▶ [Given task 1] Extract the passage of the Night Bus review from "The film takes" to "in Night Bus.", copying it word for word.
▶ [Given task 2] Write what comes next in the Night Bus review, starting after its final sentence.
··· Source passage
The film takes the form of dropping in and out on the various passengers and their conversations, and the timeline is fractured and jumbled up. All the typical passengers are there, from arguing couples, to singing drunks, to youths playing music through their mobile phones, to those who just want-to-get-home-with-the-minimum-of-fuss-thank-you-very-much. While occasionally clunky, the dialogue is structured well enough to give a solid sense of what’s going on in so many characters’ lives. Almost all of the performances are pitch perfect – realistic in both dialogue and tone. Unfortunately, as virtually everyone you’re forced to share a real night bus is very irritating, this means so is almost every character in Night Bus.
There is no plot to speak of, just prevailing themes, and after a while only seeing snippets of the lives of these (mostly unhappy) people feels a bit pointless and sad. There are funny moments, particularly the many ways people who don’t have the bus fare try to get a free ride, but my overriding emotion by the end was sympathy for the bus driver.
······
··· Extracted data
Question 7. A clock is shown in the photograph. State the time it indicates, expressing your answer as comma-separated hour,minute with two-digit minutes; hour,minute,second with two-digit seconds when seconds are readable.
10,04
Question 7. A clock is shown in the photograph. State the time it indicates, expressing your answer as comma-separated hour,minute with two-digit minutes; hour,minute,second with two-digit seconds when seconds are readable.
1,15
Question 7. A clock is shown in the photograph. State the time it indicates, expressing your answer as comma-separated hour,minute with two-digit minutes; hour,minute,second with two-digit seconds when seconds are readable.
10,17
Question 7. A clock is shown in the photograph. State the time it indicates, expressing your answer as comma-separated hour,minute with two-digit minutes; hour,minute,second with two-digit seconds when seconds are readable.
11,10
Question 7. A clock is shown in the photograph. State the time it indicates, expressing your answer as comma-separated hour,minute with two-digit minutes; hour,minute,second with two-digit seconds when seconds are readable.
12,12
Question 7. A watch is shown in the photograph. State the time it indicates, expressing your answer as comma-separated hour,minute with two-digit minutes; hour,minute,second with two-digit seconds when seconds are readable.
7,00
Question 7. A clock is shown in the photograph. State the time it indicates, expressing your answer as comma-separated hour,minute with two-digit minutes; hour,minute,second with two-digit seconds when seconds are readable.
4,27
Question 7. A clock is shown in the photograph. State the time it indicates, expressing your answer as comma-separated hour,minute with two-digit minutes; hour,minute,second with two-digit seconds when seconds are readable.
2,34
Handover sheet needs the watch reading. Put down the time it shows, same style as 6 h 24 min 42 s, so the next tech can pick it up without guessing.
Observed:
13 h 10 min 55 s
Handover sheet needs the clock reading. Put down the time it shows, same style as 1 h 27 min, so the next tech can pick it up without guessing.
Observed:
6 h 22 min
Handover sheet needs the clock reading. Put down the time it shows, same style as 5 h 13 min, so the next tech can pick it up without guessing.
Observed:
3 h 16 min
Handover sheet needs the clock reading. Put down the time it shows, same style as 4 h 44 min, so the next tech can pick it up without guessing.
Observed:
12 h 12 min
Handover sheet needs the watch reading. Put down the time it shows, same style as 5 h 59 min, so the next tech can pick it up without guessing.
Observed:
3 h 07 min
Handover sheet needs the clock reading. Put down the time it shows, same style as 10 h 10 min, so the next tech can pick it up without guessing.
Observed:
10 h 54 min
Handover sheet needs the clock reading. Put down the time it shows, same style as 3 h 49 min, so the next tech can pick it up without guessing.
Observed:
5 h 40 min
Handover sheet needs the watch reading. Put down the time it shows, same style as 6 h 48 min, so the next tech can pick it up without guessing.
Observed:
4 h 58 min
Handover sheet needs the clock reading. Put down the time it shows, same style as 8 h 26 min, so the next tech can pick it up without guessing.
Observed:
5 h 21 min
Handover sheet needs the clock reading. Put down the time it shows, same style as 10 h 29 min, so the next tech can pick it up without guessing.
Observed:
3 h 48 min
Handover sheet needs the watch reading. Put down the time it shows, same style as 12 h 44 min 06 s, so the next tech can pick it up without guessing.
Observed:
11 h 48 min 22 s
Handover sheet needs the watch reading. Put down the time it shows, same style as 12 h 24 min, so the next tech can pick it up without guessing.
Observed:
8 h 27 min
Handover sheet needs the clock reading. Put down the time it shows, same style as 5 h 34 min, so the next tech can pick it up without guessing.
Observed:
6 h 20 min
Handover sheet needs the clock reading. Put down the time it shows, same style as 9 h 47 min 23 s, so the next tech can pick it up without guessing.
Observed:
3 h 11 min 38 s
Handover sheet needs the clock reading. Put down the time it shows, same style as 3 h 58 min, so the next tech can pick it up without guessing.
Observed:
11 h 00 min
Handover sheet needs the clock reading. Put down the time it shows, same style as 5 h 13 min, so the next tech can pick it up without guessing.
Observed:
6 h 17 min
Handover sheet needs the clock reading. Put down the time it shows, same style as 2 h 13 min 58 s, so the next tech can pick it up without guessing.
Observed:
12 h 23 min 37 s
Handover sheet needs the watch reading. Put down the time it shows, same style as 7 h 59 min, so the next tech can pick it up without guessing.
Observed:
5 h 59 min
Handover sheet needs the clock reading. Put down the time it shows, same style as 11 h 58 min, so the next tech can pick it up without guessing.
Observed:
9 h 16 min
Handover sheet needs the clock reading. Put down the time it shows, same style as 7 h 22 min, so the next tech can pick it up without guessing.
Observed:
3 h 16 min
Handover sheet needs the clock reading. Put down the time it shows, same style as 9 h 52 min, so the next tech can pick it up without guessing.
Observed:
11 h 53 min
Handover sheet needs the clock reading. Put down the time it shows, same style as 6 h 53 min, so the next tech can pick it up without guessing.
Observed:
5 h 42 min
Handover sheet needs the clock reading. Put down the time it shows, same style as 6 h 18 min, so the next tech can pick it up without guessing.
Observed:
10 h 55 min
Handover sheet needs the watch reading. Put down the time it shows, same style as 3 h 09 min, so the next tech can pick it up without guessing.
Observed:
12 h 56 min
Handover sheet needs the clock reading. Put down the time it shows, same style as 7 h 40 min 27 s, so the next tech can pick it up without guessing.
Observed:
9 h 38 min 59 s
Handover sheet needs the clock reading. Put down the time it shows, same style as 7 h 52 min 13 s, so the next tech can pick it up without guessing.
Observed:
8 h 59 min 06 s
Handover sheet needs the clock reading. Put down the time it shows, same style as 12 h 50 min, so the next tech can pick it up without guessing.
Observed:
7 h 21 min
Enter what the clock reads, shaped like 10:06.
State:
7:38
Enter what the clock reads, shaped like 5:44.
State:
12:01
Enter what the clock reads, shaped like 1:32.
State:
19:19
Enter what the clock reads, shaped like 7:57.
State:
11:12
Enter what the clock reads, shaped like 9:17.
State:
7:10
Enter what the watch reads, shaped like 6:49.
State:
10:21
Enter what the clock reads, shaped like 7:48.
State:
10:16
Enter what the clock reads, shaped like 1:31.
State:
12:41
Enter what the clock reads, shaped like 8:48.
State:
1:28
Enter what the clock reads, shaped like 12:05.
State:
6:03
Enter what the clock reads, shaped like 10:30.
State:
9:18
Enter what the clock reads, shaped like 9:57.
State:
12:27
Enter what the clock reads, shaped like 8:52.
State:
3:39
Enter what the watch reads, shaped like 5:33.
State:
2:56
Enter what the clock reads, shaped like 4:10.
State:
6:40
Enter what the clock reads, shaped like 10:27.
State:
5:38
······
▶ [Exercise result 1]
The film takes the form of dropping in and out on the various passengers and their conversations, and the timeline is fractured and jumbled up. All the typical passengers are there, from arguing couples, to singing drunks, to youths playing music through their mobile phones, to those who just want-to-get-home-with-the-minimum-of-fuss-thank-you-very-much. While occasionally clunky, the dialogue is structured well enough to give a solid sense of what’s going on in so many characters’ lives. Almost all of the performances are pitch perfect – realistic in both dialogue and tone. Unfortunately, as virtually everyone you’re forced to share a real night bus is very irritating, this means so is almost every character in Night Bus.

▶ [Exercise result 2]
Night Bus is a very London-centric film and as such it’s hard to imagine anyone without the same experience having much patience with these characters. As a Londoner myself, it served mostly as a reminder of how good nights out can end in a dispiriting manner; while bad nights out are capped off with almost unbearable journeys. I admire how well the film has represented the reality but this is also its downfall – it’s hard to think of a reason why anyone would want to spend more time on the night bus than they have to.
*The 39 actually shuttles between Putney Bridge and Clapham Junction in the south west and it doesn’t operate a night route.
Night Bus has no UK release date yet.